*EXERCISE INPUT*
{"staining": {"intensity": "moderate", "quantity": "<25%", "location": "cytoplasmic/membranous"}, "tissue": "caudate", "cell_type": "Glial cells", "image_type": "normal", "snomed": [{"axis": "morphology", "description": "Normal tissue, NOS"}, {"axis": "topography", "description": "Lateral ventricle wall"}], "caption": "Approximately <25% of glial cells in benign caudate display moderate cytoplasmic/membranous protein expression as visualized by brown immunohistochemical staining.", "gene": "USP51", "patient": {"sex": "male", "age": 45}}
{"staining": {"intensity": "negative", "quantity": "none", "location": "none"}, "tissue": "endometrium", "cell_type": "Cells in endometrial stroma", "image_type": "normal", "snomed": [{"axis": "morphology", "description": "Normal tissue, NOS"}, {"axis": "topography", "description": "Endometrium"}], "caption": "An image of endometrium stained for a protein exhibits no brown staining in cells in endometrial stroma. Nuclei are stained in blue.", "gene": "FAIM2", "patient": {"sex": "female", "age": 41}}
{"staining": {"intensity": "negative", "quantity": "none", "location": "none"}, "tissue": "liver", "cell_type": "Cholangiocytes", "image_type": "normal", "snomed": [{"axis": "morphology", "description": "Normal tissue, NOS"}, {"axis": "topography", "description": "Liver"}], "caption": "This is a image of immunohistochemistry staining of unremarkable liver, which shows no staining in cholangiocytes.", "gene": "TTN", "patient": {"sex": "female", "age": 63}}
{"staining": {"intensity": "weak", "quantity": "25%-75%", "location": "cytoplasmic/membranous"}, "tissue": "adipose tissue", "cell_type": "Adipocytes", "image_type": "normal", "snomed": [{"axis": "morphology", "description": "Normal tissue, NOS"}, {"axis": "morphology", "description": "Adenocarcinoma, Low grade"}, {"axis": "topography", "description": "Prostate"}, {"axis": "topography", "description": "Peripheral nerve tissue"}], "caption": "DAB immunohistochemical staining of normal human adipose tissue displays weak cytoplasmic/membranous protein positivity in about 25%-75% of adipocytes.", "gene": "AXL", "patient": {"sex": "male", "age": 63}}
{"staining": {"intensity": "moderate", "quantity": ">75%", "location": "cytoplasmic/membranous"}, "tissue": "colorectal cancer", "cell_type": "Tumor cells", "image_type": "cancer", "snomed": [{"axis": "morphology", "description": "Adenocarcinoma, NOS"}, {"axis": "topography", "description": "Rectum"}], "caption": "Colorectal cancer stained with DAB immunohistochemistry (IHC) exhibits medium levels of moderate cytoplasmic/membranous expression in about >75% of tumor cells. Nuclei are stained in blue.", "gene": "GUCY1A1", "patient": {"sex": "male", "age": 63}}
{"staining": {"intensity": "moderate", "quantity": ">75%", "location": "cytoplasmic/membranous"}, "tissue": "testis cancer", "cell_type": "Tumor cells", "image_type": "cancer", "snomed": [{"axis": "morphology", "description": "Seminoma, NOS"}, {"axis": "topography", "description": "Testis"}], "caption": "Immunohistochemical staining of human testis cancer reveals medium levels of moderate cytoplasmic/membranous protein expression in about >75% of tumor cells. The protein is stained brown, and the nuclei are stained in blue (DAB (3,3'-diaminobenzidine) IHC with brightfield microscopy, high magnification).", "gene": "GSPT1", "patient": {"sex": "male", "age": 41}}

*YOUR GOAL*
Transcribe the listing above verbatim, leaving every line whole.

*SOLVED PROBLEM*
{"staining": {"intensity": "moderate", "quantity": "<25%", "location": "cytoplasmic/membranous"}, "tissue": "caudate", "cell_type": "Glial cells", "image_type": "normal", "snomed": [{"axis": "morphology", "description": "Normal tissue, NOS"}, {"axis": "topography", "description": "Lateral ventricle wall"}], "caption": "Approximately <25% of glial cells in benign caudate display moderate cytoplasmic/membranous protein expression as visualized by brown immunohistochemical staining.", "gene": "USP51", "patient": {"sex": "male", "age": 45}}
{"staining": {"intensity": "negative", "quantity": "none", "location": "none"}, "tissue": "endometrium", "cell_type": "Cells in endometrial stroma", "image_type": "normal", "snomed": [{"axis": "morphology", "description": "Normal tissue, NOS"}, {"axis": "topography", "description": "Endometrium"}], "caption": "An image of endometrium stained for a protein exhibits no brown staining in cells in endometrial stroma. Nuclei are stained in blue.", "gene": "FAIM2", "patient": {"sex": "female", "age": 41}}
{"staining": {"intensity": "negative", "quantity": "none", "location": "none"}, "tissue": "liver", "cell_type": "Cholangiocytes", "image_type": "normal", "snomed": [{"axis": "morphology", "description": "Normal tissue, NOS"}, {"axis": "topography", "description": "Liver"}], "caption": "This is a image of immunohistochemistry staining of unremarkable liver, which shows no staining in cholangiocytes.", "gene": "TTN", "patient": {"sex": "female", "age": 63}}
{"staining": {"intensity": "weak", "quantity": "25%-75%", "location": "cytoplasmic/membranous"}, "tissue": "adipose tissue", "cell_type": "Adipocytes", "image_type": "normal", "snomed": [{"axis": "morphology", "description": "Normal tissue, NOS"}, {"axis": "morphology", "description": "Adenocarcinoma, Low grade"}, {"axis": "topography", "description": "Prostate"}, {"axis": "topography", "description": "Peripheral nerve tissue"}], "caption": "DAB immunohistochemical staining of normal human adipose tissue displays weak cytoplasmic/membranous protein positivity in about 25%-75% of adipocytes.", "gene": "AXL", "patient": {"sex": "male", "age": 63}}
{"staining": {"intensity": "moderate", "quantity": ">75%", "location": "cytoplasmic/membranous"}, "tissue": "colorectal cancer", "cell_type": "Tumor cells", "image_type": "cancer", "snomed": [{"axis": "morphology", "description": "Adenocarcinoma, NOS"}, {"axis": "topography", "description": "Rectum"}], "caption": "Colorectal cancer stained with DAB immunohistochemistry (IHC) exhibits medium levels of moderate cytoplasmic/membranous expression in about >75% of tumor cells. Nuclei are stained in blue.", "gene": "GUCY1A1", "patient": {"sex": "male", "age": 63}}
{"staining": {"intensity": "moderate", "quantity": ">75%", "location": "cytoplasmic/membranous"}, "tissue": "testis cancer", "cell_type": "Tumor cells", "image_type": "cancer", "snomed": [{"axis": "morphology", "description": "Seminoma, NOS"}, {"axis": "topography", "description": "Testis"}], "caption": "Immunohistochemical staining of human testis cancer reveals medium levels of moderate cytoplasmic/membranous protein expression in about >75% of tumor cells. The protein is stained brown, and the nuclei are stained in blue (DAB (3,3'-diaminobenzidine) IHC with brightfield microscopy, high magnification).", "gene": "GSPT1", "patient": {"sex": "male", "age": 41}}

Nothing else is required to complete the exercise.